JOVIAN SCALABLE I/O LIBRARY

Robert Bennett, Kelvin Bryant, Alan Sussman, University of Maryland


There has been a great deal of recent interest in parallel input/output (I/O). The Jovian library is being designed and implemented at the University of Maryland to optimize the I/O performance of multiprocessor architectures that include multiple disks or disk arrays.

High I/O bandwidths can be obtained by declustering files among a number of disks or disk arrays, which are attached to processors. An architecture can be configured so that the disks are attached to processors that have primary responsibility for I/O or the architecture can be configured so that processors provide both computational and I/O support. A key objective of a library designed to optimize parallel I/O is to coalesce disk access requests in a way that makes it possible to present each secondary storage device with a minimal number of disk access requests.
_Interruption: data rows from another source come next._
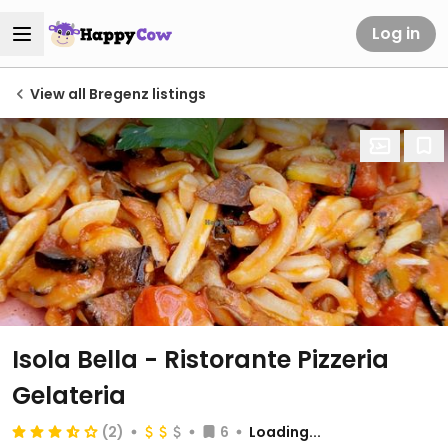
Log in
View all Bregenz listings
Isola Bella - Ristorante Pizzeria
Gelateria
(2)
6
Loading...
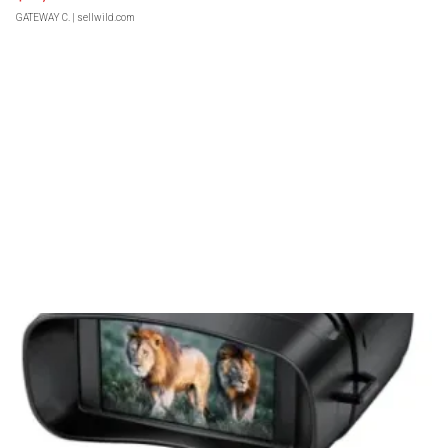
GATEWAY C.
| sellwild.com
A large fraction of parallelized programs make use of a Single Process Multiple Data (SPMD) model of computation. SPMD programs frequently need to move large sets of data from secondary storage to each processor's primary memory. In the SPMD model, large data sets are distributed across a group of processors in some fashion to achieve parallelism. Also, there is another distribution that must be taken into account when performing I/OÑthe distribution of data over the parallel disk system. More often than not, these distributions are not the same, possibly leading to a great deal of disk head movement. From I/O requests provided by the user, the Jovian library attempts to minimize the number of I/O requests to disk by coalescing them into larger contiguous requests. The library can make use of a varying number of coalescing processes (fixed before program execution) to carry out this aggregation process. This kind of optimization can be called collective local I/O optimization.

Preliminary performance measurements obtained from benchmarking the library on two application templates on the IBM SP1 show that these optimizations can provide significant improvements over traditional I/O methods for such machines.